Lately, “pet shaming” has taken the internet by storm, as pet owners post photos with captions that range in hilarity and tales of misbehavior, from “I tore up all the pillows on the new couch” to “I ate my owner’s chocolate liqueur and got wasted.”
All are harmless, albeit some outlandish, ways to effectively waste time on the Internet.
However, many parents of human children, as opposed to “furry children,” have recently decided to get in on the act and post photos of their children’s misdeeds, from not cleaning their rooms to talking back and being disrespectful.

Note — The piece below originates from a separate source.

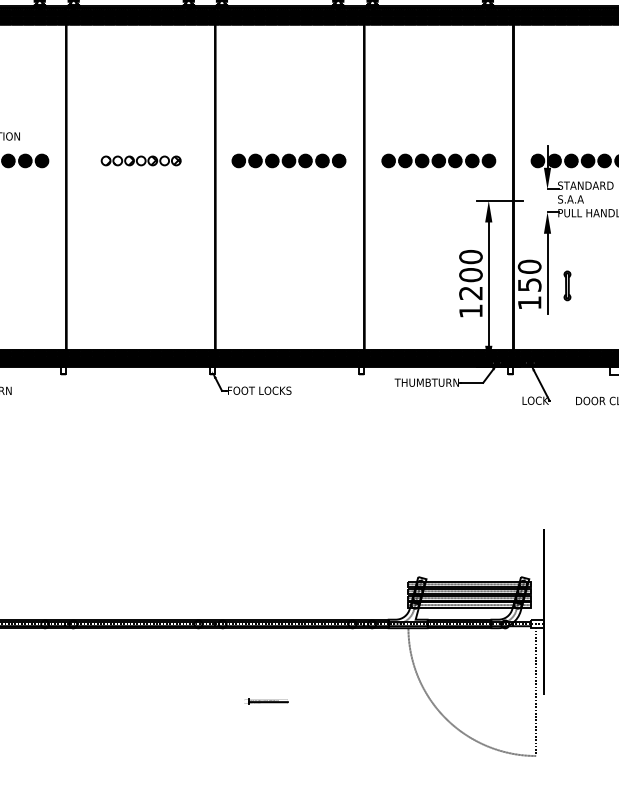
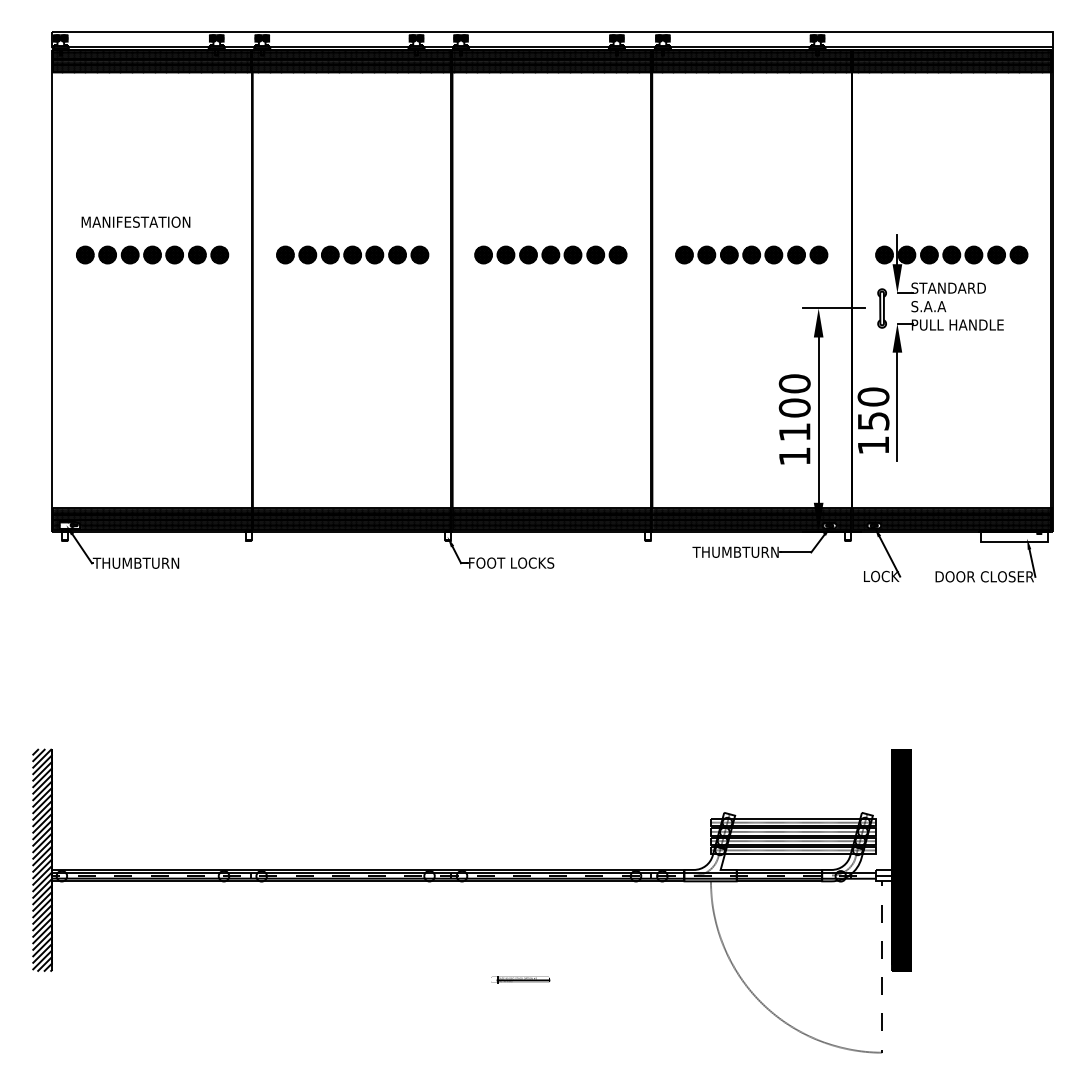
part: (141, 160) -> (352, 254), size x1.43
part: (566, 285) -> (881, 308), moved
text: (470, 293) -> (794, 432), 1200 -> 1100
fill: (551, 612) -> (902, 860), added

Recently, some parents have been following the trend of shaming their children on the Internet (probably the same ones who think that those minion memes that have infected Facebook and other platforms like some sort of social media disease) by taking photos and videos of themselves punishing their children in a multitude of ways for various transgressions that range from getting a poor grade on a test, to talking back to their parents, to pretending to be an older version of themselves on Facebook in an effort to attract somebody older than them.
While some of these misdemeanors are more deserving of some form of punishment than others, there is nothing that warrants this kind of emotional abuse.
Because, yes, this is abuse. There are plenty of other less psychologically and physically traumatizing ways to punish your child without making an example of him or her by means of torture, and then posting said torture in order to humiliate them further.
There are plenty of other ways for parents to get across their messages to their children that what they did was wrong without publicly abusing them, not to mention airing their family’s dirty laundry.
What about the classic punishments, like taking things away and grounding them? Why must these parents opt instead to shave their children’s hair or shoot their video game consoles on and then post their child’s anguish for all of the world to see?
And, whether we believe in it or not, many of us facilitate this mistreatment. Sharing and commenting on these posts do nothing but encourage the practice and the abusers. These parents (and I use that term loosely) should not be vilified, but rather condemned for their actions. Perhaps, somebody should make a video punishing them for mistreating their children, who are not fully grown adults and therefore are of course more likely to make such mistakes, unlike the people who are supposed to care for them and know better.